Department of Health and Ageing

Department overview
- Formed: 26 November 2001
- Preceding Department: Department of Health and Aged Care;
- Dissolved: 18 September 2013
- Superseding Department: Department of Health (II);
- Jurisdiction: Commonwealth of Australia
- Headquarters: Phillip, Australian Capital Territory
- Employees: 5,251 (at April 2013)
- Annual budget: Over $36 billion (in 2004–2005)
- Department executive: Jane Halton, Secretary (2002–2013);
- Website: health.gov.au

= Department of Health and Ageing =

Australian government department, 2001–2013

The Department of Health and Ageing was a department of the Australian Government that existed between November 2001 and September 2013.

The department was created after the 2001 federal election from the Department of Health and Aged Care.

==Scope==
Information about the department's functions and government funding allocation could be found in the Administrative Arrangements Orders, the annual Portfolio Budget Statements, in the department's annual reports and on the department's website.
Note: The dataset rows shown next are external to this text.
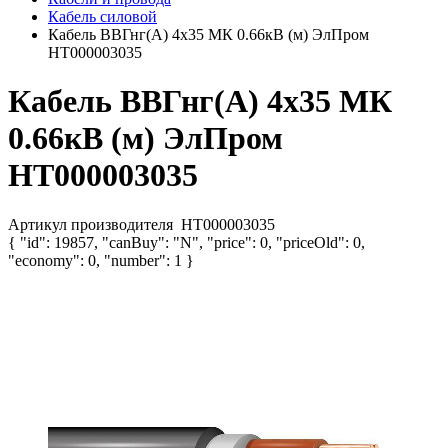
Кабель силовой
Кабель ВВГнг(А) 4х35 МК 0.66кВ (м) ЭлПром
НТ000003035
Кабель ВВГнг(А) 4х35 МК
0.66кВ (м) ЭлПром
НТ000003035
Артикул производителя
НТ000003035
{ "id": 19857, "canBuy": "N", "price": 0, "priceOld": 0,
"economy": 0, "number": 1 }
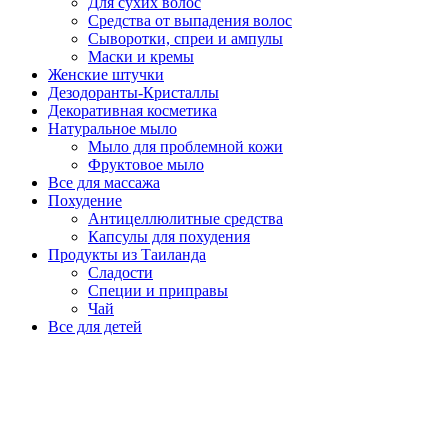
Для сухих волос
Средства от выпадения волос
Сыворотки, спреи и ампулы
Маски и кремы
Женские штучки
Дезодоранты-Кристаллы
Декоративная косметика
Натуральное мыло
Мыло для проблемной кожи
Фруктовое мыло
Все для массажа
Похудение
Антицеллюлитные средства
Капсулы для похудения
Продукты из Таиланда
Сладости
Специи и приправы
Чай
Все для детей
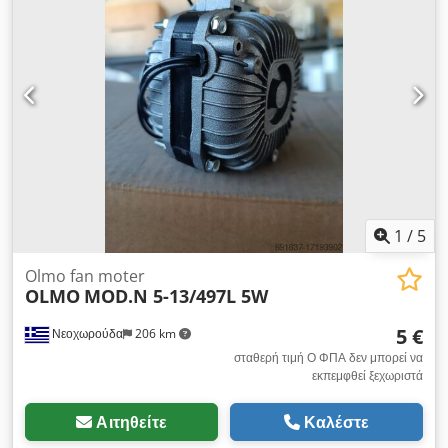
1
/
5
Olmo fan moter
OLMO
MOD.N 5-13/497L 5W
5 €
Νεοχωρούδα
206 km
σταθερή τιμή Ο ΦΠΑ δεν μπορεί να
εκπεμφθεί ξεχωριστά
Αιτηθείτε
Καλέστε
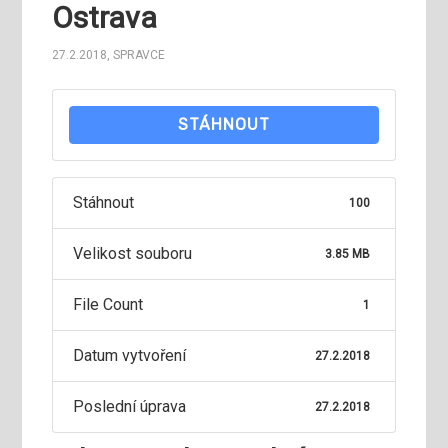
Ostrava
27.2.2018
,
SPRAVCE
STÁHNOUT
Stáhnout
100
Velikost souboru
3.85 MB
File Count
1
Datum vytvoření
27.2.2018
Poslední úprava
27.2.2018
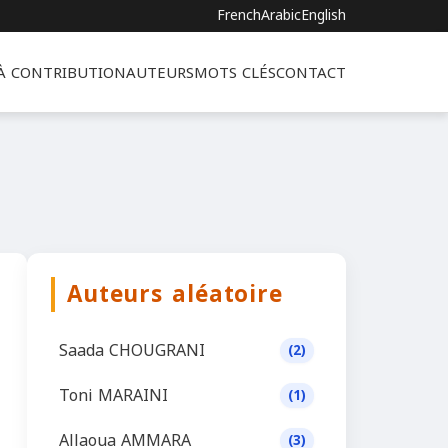
French
Arabic
English
 À CONTRIBUTION
AUTEURS
MOTS CLÉS
CONTACT
Auteurs aléatoire
Saada CHOUGRANI
(2)
Toni MARAINI
(1)
Allaoua AMMARA
(3)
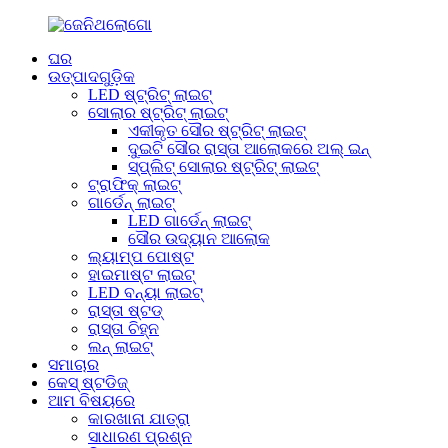
ଘର
ଉତ୍ପାଦଗୁଡ଼ିକ
LED ଷ୍ଟ୍ରିଟ୍ ଲାଇଟ୍
ସୋଲାର ଷ୍ଟ୍ରିଟ୍ ଲାଇଟ୍
ଏକୀକୃତ ସୌର ଷ୍ଟ୍ରିଟ୍ ଲାଇଟ୍
ଦୁଇଟି ସୌର ରାସ୍ତା ଆଲୋକରେ ଅଲ୍ ଇନ୍
ସ୍ପ୍ଲିଟ୍ ସୋଲାର ଷ୍ଟ୍ରିଟ୍ ଲାଇଟ୍
ଟ୍ରାଫିକ୍ ଲାଇଟ୍
ଗାର୍ଡେନ୍ ଲାଇଟ୍
LED ଗାର୍ଡେନ୍ ଲାଇଟ୍
ସୌର ଉଦ୍ୟାନ ଆଲୋକ
ଲ୍ୟାମ୍ପ ପୋଷ୍ଟ
ହାଇମାଷ୍ଟ ଲାଇଟ୍
LED ବନ୍ୟା ଲାଇଟ୍
ରାସ୍ତା ଷ୍ଟଡ୍
ରାସ୍ତା ଚିହ୍ନ
ଲନ୍ ଲାଇଟ୍
ସମାଚାର
କେସ୍ ଷ୍ଟଡିଜ୍
ଆମ ବିଷୟରେ
କାରଖାନା ଯାତ୍ରା
ସାଧାରଣ ପ୍ରଶ୍ନ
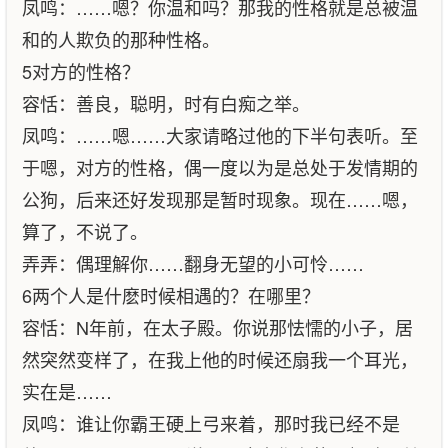
凤鸣：……嗯？你温和吗？那我的性格就是总被温
和的人欺负的那种性格。
5对方的性格？
容恬：善良，聪明，时有白痴之举。
凤鸣：……嗯……大家请略过他的下半句表听。至
于嗯，对方的性格，偶一度以为是总处于发情期的
公狗，后来还好发现那是暂时现象。现在……嗯，
算了，不说了。
弄弄：偶理解你……翻身无望的小可怜……
6两个人是什麽时候相遇的？在哪里？
容恬：N年前，在太子殿。你说那怯懦的小子，居
然突然变样了，在我上他的时候还扇我一个耳光，
实在是……
凤鸣：谁让你霸王硬上弓来着，那时我已经不是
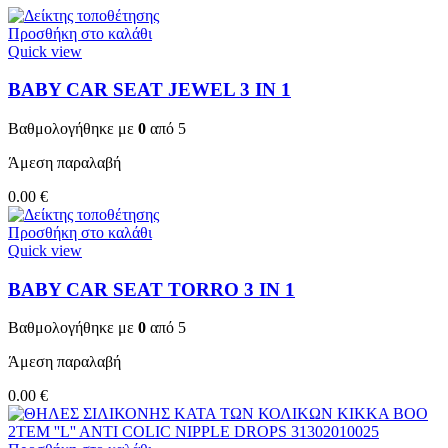
Προσθήκη στο καλάθι
Quick view
BABY CAR SEAT JEWEL 3 ΙΝ 1
Βαθμολογήθηκε με
0
από 5
Άμεση παραλαβή
0.00
€
Προσθήκη στο καλάθι
Quick view
BABY CAR SEAT TORRO 3 ΙΝ 1
Βαθμολογήθηκε με
0
από 5
Άμεση παραλαβή
0.00
€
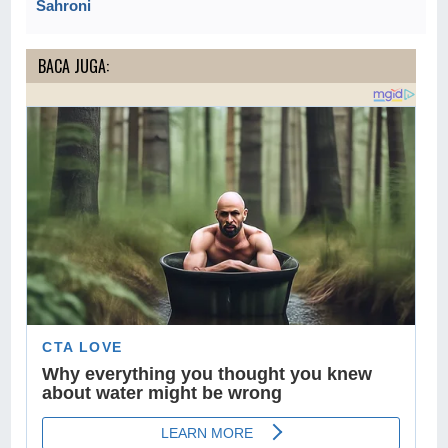
Sahroni
BACA JUGA:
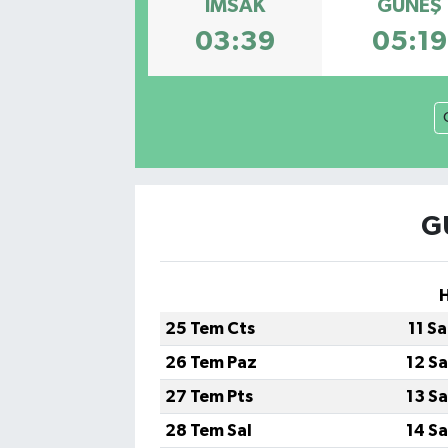
İMSAK
GÜNEŞ
03:39
05:19
G
25 Tem Cts
11 S
26 Tem Paz
12 S
27 Tem Pts
13 S
28 Tem Sal
14 S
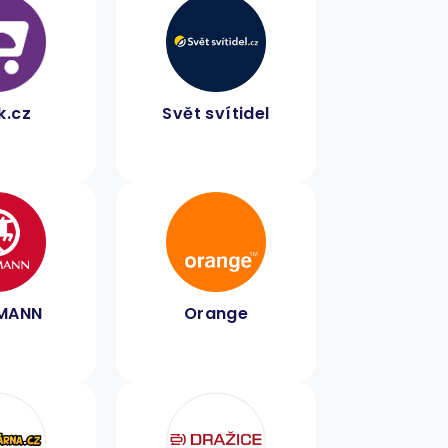
k.cz
Svět svítidel
MANN
Orange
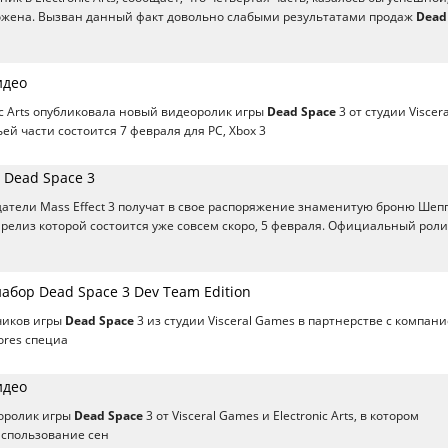
жена. Вызван данный факт довольно слабыми результатами продаж
Dead
идео
ic Arts опубликовала новый видеоролик игры
Dead Space
3 от студии Viscera
ей части состоится 7 февраля для РС, Xbox 3
 Dead Space 3
адатели Mass Effect 3 получат в свое распоряжение знаменитую броню Шеп
 релиз которой состоится уже совсем скоро, 5 февраля. Официальный роли
абор Dead Space 3 Dev Team Edition
чиков игры
Dead Space
3 из студии Visceral Games в партнерстве с компан
ores специа
идео
оролик игры
Dead Space
3 от Visceral Games и Electronic Arts, в котором
использование сен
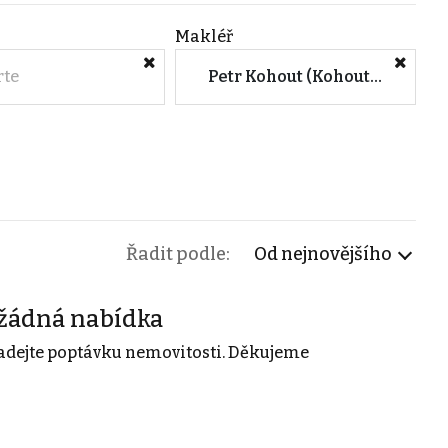
Makléř
rte
Petr Kohout (Kohout reality)
Řadit podle:
Od nejnovějšího
žádná nabídka
adejte poptávku nemovitosti. Děkujeme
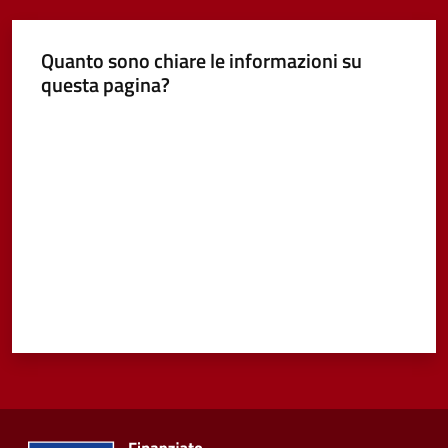
Vivere
Quanto sono chiare le informazioni su
Castel
questa pagina?
Guelfo
Valuta da 1 a 5 stelle
Servizi
online
Tutti
gli
argomenti...
Seguici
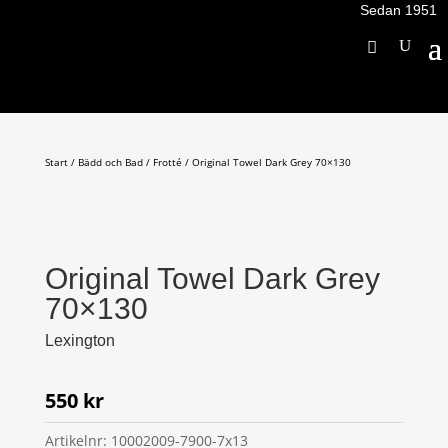
Sedan 1951
Start
/
Bädd och Bad
/
Frotté
/ Original Towel Dark Grey 70×130
Original Towel Dark Grey
70×130
Lexington
550
kr
Artikelnr:
10002009-7900-7x13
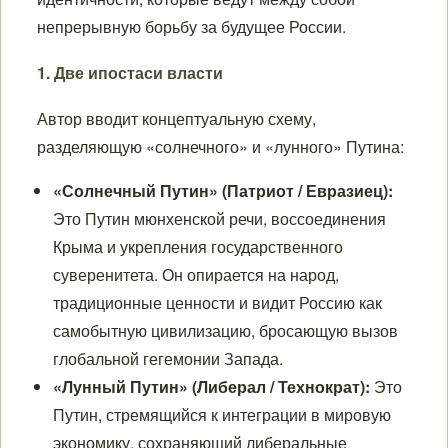
непрерывную борьбу за будущее России.
1. Две ипостаси власти
Автор вводит концептуальную схему,
разделяющую «солнечного» и «лунного» Путина:
«Солнечный Путин» (Патриот / Евразиец):
Это Путин мюнхенской речи, воссоединения
Крыма и укрепления государственного
суверенитета. Он опирается на народ,
традиционные ценности и видит Россию как
самобытную цивилизацию, бросающую вызов
глобальной гегемонии Запада.
«Лунный Путин» (Либерал / Технократ):
Это
Путин, стремящийся к интеграции в мировую
экономику, сохраняющий либеральные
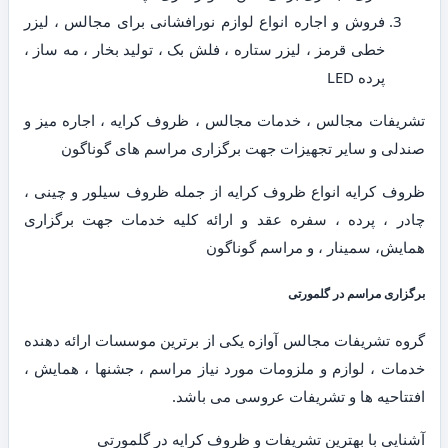
فروش و اجاره انواع لوازم نورافشانی برای مجالس ، لیزر
خطی قرمز ، لیزر ستاره ، فلش بک ، تولید بخار ، مه ساز ،
پرده LED
تشریفات مجالس ، خدمات مجالس ، ظروف کرایه ، اجاره میز و
صندلی و سایر تجهیزات جهت برگزاری مراسم های گوناگون
ظروف کرایه انواع ظروف کرایه از جمله ظروف سیلور و چینی ،
چادر ، پرده ، سفره عقد و ارائه کلیه خدمات جهت برگزاری
همایش، سمینار ، و مراسم گوناگون
برگزاری مراسم در گلمورتی
گروه تشریفات مجالس آوازه یکی از برترین موسسات ارائه دهنده
خدمات ، لوازم و ملزومات مورد نیاز مراسم ، جشنها ، همایش ،
افتتاحیه ها و تشریفات عروسی می باشد.
آشنایی با بهترین تشریفات و ظروف کرایه در گلمورتی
According to the Administrative Arrangements Order made on 26 November 2001, the department dealt with:
- Services for the aged, including carers
- Public health and medical research
- Health promotion and disease prevention
- Primary health care of Aboriginal and Torres Strait Islander people
- Pharmaceutical benefits
- Health benefits schemes
- Specific health services, including human quarantine
- National drug abuse strategy
- Regulation of quality of therapeutic goods
- Notification and assessment of industrial chemicals
- Gene technology regulation

==Structure==
The department was an Australian Public Service department, staffed by officials who were responsible to the Minister and assisting parliamentary secretary.

The secretary of the department was Jane Halton, appointed in January 2002.